3) O "PASSE" DESPORTIVO

            No futebol brasileiro, o passe foi regulamentado pela Lei nº 6.354/76 – lei esta que se encontra, atualmente, parcialmente revogada –, vinculando o atleta ao clube, remuneradamente e mediante contrato de trabalho por tempo determinado.

            Conceituando o instituto do passe desportivo, o art. 11 da mencionada lei dispõe que "entende-se por passe a importância devida por um empregador a outro, pela cessão do atleta durante a vigência do contrato ou depois do seu término, observadas as normas pertinentes".

            Atualmente, o passe foi extinto através das disposições da Lei nº 9.615/98, também conhecida como Lei Pelé, mais especialmente no seu art. 28, § 2º, com a redação da Lei nº 9.981/00. Este dispositivo determina que "o vínculo desportivo do atleta com a entidade desportiva contratante tem natureza acessória ao respectivo vínculo trabalhista, dissolvendo-se:

            I – com o término do contrato de trabalho desportivo, ou

            II – com o pagamento da cláusula penal nos termos do caput desse artigo, ou ainda

            III – com a rescisão decorrente do inadimplemento salarial de responsabilidade da Entidade Desportiva empregadora, prevista nesta lei."

            Assim, se o passe era a importância devida por um empregador não só durante, mas também após o término do contrato de trabalho, conforme visto acima, vale mencionar que, se o vínculo desportivo de natureza acessória se extingue com o fim do vínculo empregatício, conclui-se que terminado o contrato de trabalho entre o atleta e o clube, nada mais resta para o empregador que dê o ensejo à exigência de uma importância pela transferência do atleta. Restou configurada, neste dispositivo, a extinção do instituto do passe, o que, na opinião do mestre Domingos Zainaghi, terminou com a última forma de escravidão no Brasil, sendo este substituído pela cláusula penal desportiva, conforme veremos a seguir.


3) A CLÁUSULA PENAL DESPORTIVA

            A cláusula penal que, conforme visto acima, é um instituto típico do Direito Civil, obteve nova roupagem no ordenamento jurídico desportivo brasileiro, uma vez que foi adotada como a sucedânea legal do famigerado instituto do passe desportivo, estando caracterizada na Lei Pelé, no já citado art. 28.

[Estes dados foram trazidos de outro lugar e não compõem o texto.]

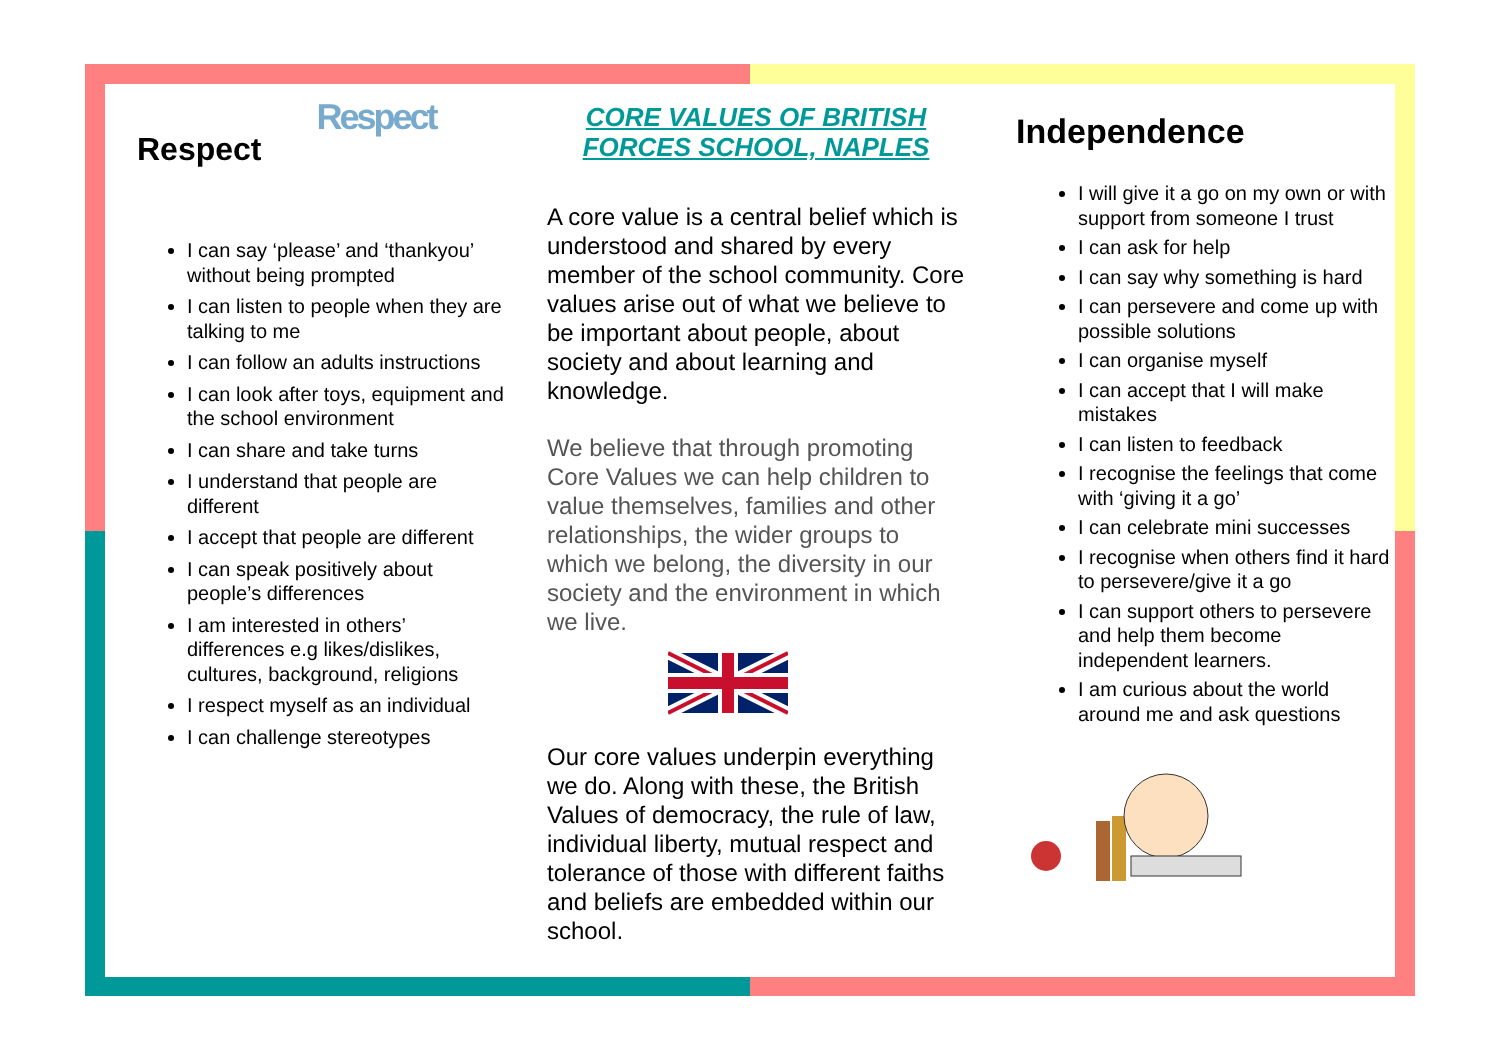Respect
Respect
I can say ‘please’ and ‘thankyou’ without being prompted
I can listen to people when they are talking to me
I can follow an adults instructions
I can look after toys, equipment and the school environment
I can share and take turns
I understand that people are different
I accept that people are different
I can speak positively about people’s differences
I am interested in others’ differences e.g likes/dislikes, cultures, background, religions
I respect myself as an individual
I can challenge stereotypes
CORE VALUES OF BRITISH FORCES SCHOOL, NAPLES
A core value is a central belief which is understood and shared by every member of the school community. Core values arise out of what we believe to be important about people, about society and about learning and knowledge.
We believe that through promoting Core Values we can help children to value themselves, families and other relationships, the wider groups to which we belong, the diversity in our society and the environment in which we live.
Our core values underpin everything we do. Along with these, the British Values of democracy, the rule of law, individual liberty, mutual respect and tolerance of those with different faiths and beliefs are embedded within our school.
Independence
I will give it a go on my own or with support from someone I trust
I can ask for help
I can say why something is hard
I can persevere and come up with possible solutions
I can organise myself
I can accept that I will make mistakes
I can listen to feedback
I recognise the feelings that come with ‘giving it a go’
I can celebrate mini successes
I recognise when others find it hard to persevere/give it a go
I can support others to persevere and help them become independent learners.
I am curious about the world around me and ask questions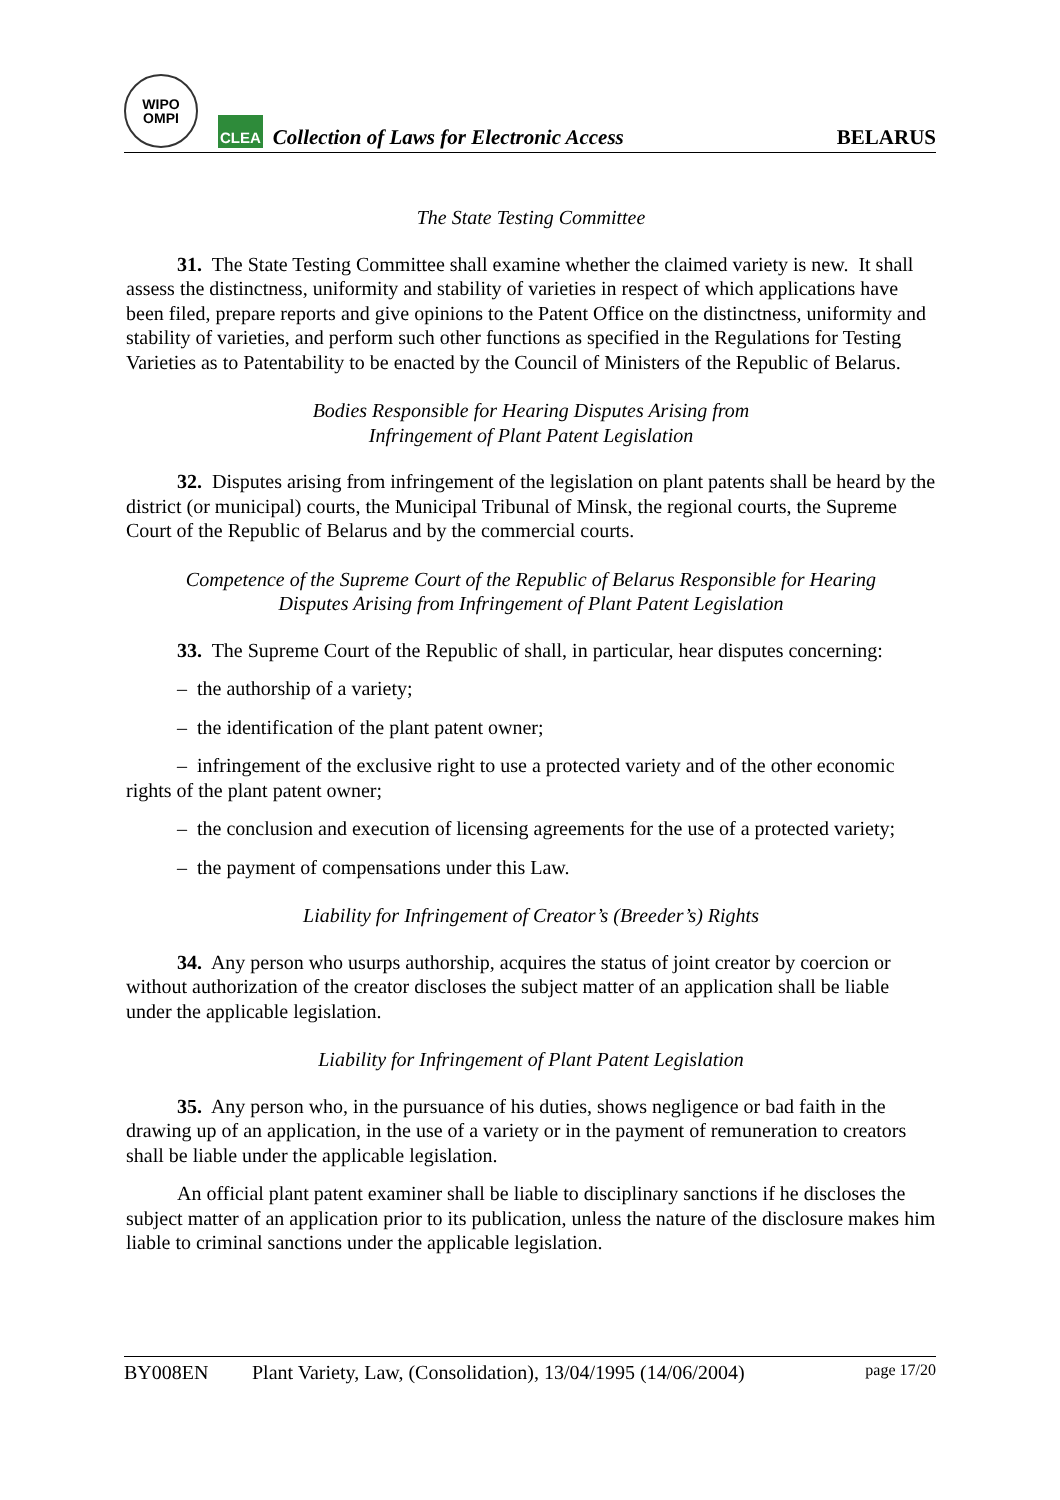WIPO
OMPI
CLEA
Collection of Laws for Electronic Access
BELARUS
The State Testing Committee
31. The State Testing Committee shall examine whether the claimed variety is new. It shall assess the distinctness, uniformity and stability of varieties in respect of which applications have been filed, prepare reports and give opinions to the Patent Office on the distinctness, uniformity and stability of varieties, and perform such other functions as specified in the Regulations for Testing Varieties as to Patentability to be enacted by the Council of Ministers of the Republic of Belarus.
Bodies Responsible for Hearing Disputes Arising from
Infringement of Plant Patent Legislation
32. Disputes arising from infringement of the legislation on plant patents shall be heard by the district (or municipal) courts, the Municipal Tribunal of Minsk, the regional courts, the Supreme Court of the Republic of Belarus and by the commercial courts.
Competence of the Supreme Court of the Republic of Belarus Responsible for Hearing
Disputes Arising from Infringement of Plant Patent Legislation
33. The Supreme Court of the Republic of shall, in particular, hear disputes concerning:
– the authorship of a variety;
– the identification of the plant patent owner;
– infringement of the exclusive right to use a protected variety and of the other economic rights of the plant patent owner;
– the conclusion and execution of licensing agreements for the use of a protected variety;
– the payment of compensations under this Law.
Liability for Infringement of Creator’s (Breeder’s) Rights
34. Any person who usurps authorship, acquires the status of joint creator by coercion or without authorization of the creator discloses the subject matter of an application shall be liable under the applicable legislation.
Liability for Infringement of Plant Patent Legislation
35. Any person who, in the pursuance of his duties, shows negligence or bad faith in the drawing up of an application, in the use of a variety or in the payment of remuneration to creators shall be liable under the applicable legislation.
An official plant patent examiner shall be liable to disciplinary sanctions if he discloses the subject matter of an application prior to its publication, unless the nature of the disclosure makes him liable to criminal sanctions under the applicable legislation.
BY008EN Plant Variety, Law, (Consolidation), 13/04/1995 (14/06/2004) page 17/20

            Do caput do mencionado artigo depreende-se que a inclusão da cláusula penal, de caráter indenizatório, no contrato de trabalho de atleta profissional é obrigatória, sendo aplicada nas hipóteses de descumprimento, rompimento ou rescisão unilateral. Nos parágrafos do mencionado art. 28, incluídos através das alterações trazidas pela Lei nº 9.981/00, ficou previsto que o valor da cláusula penal será livremente estabelecido pelas partes contratantes, contanto que não ultrapasse o limite de 100 vezes a remuneração anual pactuada (art. 28, § 3º). Deve-se levar em conta, no cálculo da remuneração anual, todas as verbas salariais estipuladas em contrato, além de 13º salário e o terço constitucional de férias.

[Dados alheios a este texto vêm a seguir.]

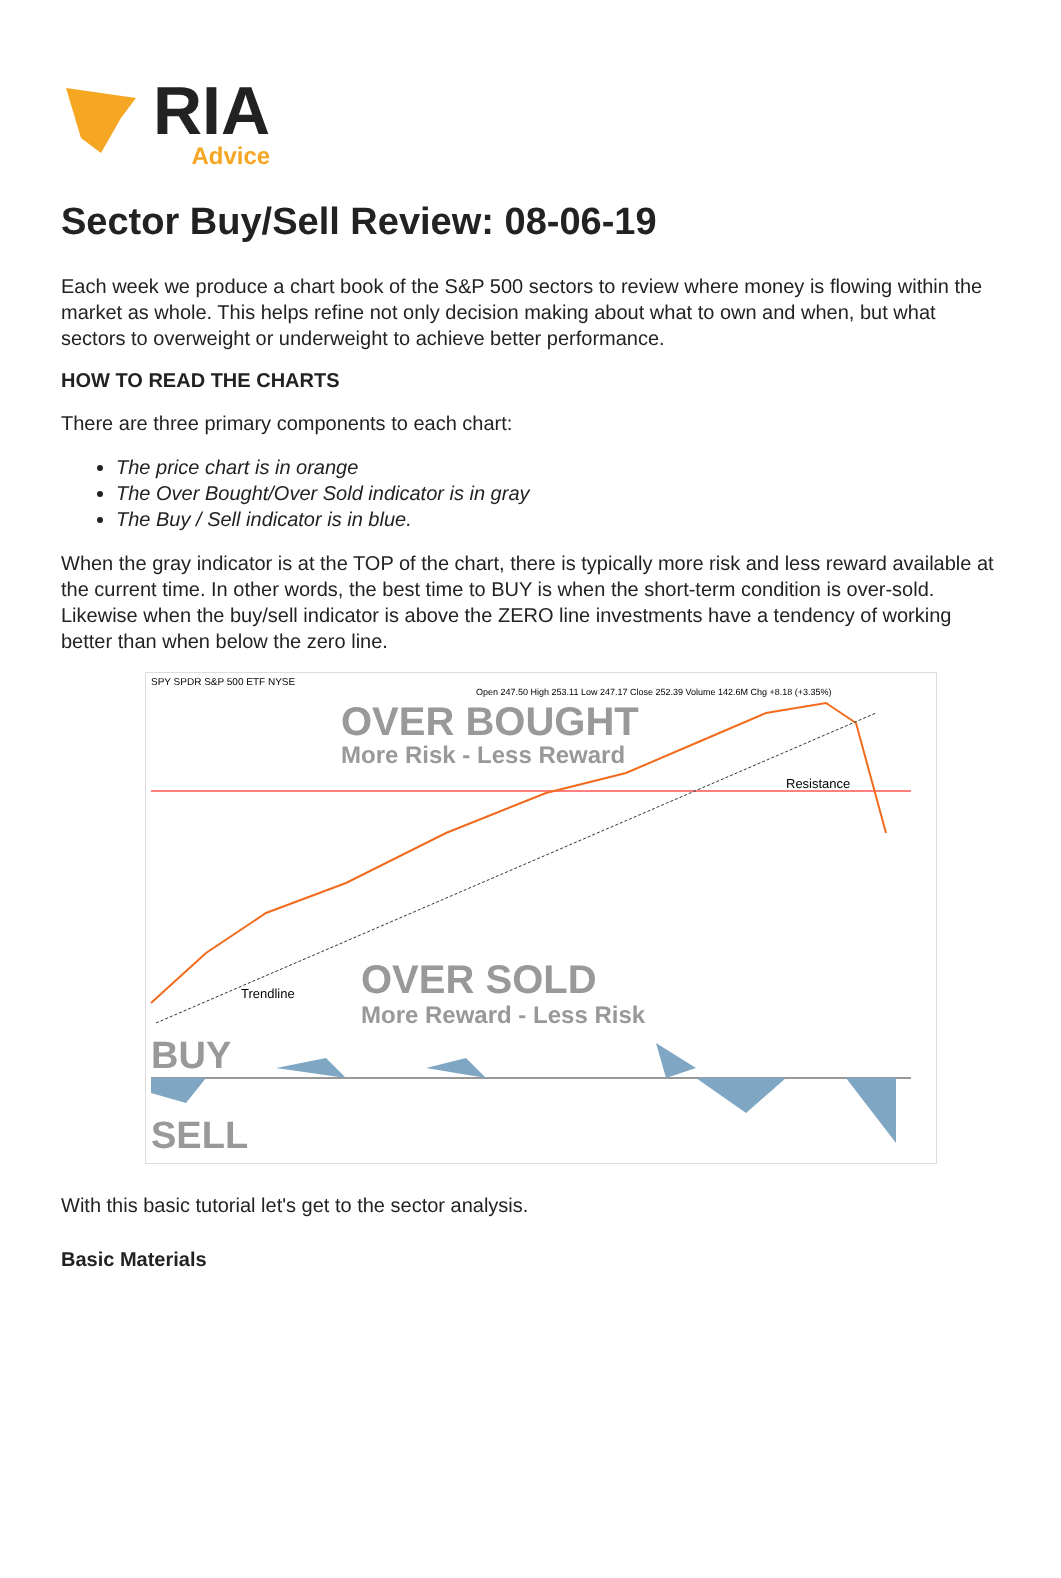RIA
Advice
Sector Buy/Sell Review: 08-06-19
Each week we produce a chart book of the S&P 500 sectors to review where money is flowing within the market as whole. This helps refine not only decision making about what to own and when, but what sectors to overweight or underweight to achieve better performance.
HOW TO READ THE CHARTS
There are three primary components to each chart:
The price chart is in orange
The Over Bought/Over Sold indicator is in gray
The Buy / Sell indicator is in blue.
When the gray indicator is at the TOP of the chart, there is typically more risk and less reward available at the current time. In other words, the best time to BUY is when the short-term condition is over-sold. Likewise when the buy/sell indicator is above the ZERO line investments have a tendency of working better than when below the zero line.
SPY SPDR S&P 500 ETF NYSE
Open 247.50 High 253.11 Low 247.17 Close 252.39 Volume 142.6M Chg +8.18 (+3.35%)
OVER BOUGHT
More Risk - Less Reward
Resistance
Trendline
OVER SOLD
More Reward - Less Risk
BUY
SELL
With this basic tutorial let's get to the sector analysis.
Basic Materials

            Por exemplo: Um atleta recebe um salário de R$ 20.000,00 (vinte mil reais) mensais. Para o cálculo da sua remuneração anual, deve-se multiplicar o valor recebido mensalmente por 12 (R$ 20.000,00 x 12 = R$ 240.000,00), somado ao 13º salário (R$ 20.000,00) e ao terço constitucional de férias (R$ 20.000,00 x ⅓ = R$ 6.666,00), chegando ao valor da sua remuneração anual, que é R$ 266.666,00. Obtido este valor, aplica-se o art. 28 da Lei Pelé, multiplicando o valor da remuneração anual pelo limite de 100 vezes, obtendo-se o valor da cláusula penal, qual seja, R$ 26.666.660,00.

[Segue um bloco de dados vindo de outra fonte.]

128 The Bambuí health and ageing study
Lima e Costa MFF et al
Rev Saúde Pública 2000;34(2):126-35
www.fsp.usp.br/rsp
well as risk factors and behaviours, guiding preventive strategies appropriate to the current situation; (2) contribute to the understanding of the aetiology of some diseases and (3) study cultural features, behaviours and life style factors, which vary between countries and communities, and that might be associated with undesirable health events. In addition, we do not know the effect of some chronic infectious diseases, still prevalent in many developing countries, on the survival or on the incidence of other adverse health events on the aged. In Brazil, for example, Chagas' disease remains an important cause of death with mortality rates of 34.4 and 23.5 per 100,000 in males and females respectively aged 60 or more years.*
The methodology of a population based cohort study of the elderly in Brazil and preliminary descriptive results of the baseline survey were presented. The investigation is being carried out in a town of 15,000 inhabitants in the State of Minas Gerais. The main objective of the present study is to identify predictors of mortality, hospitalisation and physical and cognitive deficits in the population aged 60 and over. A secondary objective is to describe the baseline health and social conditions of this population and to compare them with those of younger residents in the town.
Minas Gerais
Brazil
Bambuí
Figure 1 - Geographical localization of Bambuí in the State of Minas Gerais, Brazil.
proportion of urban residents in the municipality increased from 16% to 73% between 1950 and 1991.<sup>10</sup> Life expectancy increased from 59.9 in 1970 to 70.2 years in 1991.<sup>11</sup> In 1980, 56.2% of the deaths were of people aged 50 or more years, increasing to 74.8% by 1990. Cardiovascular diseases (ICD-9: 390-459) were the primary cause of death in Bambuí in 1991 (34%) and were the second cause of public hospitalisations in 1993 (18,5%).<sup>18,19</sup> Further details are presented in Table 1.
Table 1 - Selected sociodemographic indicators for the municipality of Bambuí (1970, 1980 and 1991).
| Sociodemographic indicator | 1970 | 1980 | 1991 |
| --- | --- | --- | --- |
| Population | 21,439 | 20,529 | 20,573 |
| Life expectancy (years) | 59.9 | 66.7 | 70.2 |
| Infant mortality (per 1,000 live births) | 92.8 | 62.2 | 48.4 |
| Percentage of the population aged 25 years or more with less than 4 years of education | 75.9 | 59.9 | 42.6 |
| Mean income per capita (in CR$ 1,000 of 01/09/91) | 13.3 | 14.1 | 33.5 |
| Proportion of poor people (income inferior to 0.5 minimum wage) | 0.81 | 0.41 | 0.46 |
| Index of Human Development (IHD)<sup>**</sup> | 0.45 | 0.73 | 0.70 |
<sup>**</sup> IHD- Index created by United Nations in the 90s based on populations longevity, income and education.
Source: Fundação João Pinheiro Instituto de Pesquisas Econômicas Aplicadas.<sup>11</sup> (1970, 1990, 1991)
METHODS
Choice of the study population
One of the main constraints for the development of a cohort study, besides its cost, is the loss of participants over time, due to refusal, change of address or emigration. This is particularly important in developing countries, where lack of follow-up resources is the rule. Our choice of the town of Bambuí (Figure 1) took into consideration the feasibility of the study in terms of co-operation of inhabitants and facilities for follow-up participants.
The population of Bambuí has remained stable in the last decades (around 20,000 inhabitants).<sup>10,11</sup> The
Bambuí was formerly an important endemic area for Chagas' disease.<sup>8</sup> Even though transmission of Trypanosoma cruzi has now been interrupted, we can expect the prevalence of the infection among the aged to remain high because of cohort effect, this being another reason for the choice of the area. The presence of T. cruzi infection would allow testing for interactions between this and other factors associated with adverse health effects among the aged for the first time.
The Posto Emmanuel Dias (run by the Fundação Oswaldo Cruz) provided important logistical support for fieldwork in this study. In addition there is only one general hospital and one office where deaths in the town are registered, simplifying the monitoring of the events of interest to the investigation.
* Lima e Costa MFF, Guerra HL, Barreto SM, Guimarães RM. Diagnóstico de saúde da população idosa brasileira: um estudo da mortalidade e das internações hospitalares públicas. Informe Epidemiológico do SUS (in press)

            Importante ressaltar que, para efeito de transferência internacional, não haverá limitação de cláusula penal, contanto que tal vontade esteja expressa no contrato de trabalho, de acordo com o que determina o §5º do art. 28 da Lei Pelé.

            A referida cláusula reveste-se de natureza compensatória pelo investimento despendido pela entidade de prática desportiva ao atleta, cuja prova de pagamento do valor estipulado é necessária, também, para fins de condição de jogo nos termos do art. 33 da Lei Pelé.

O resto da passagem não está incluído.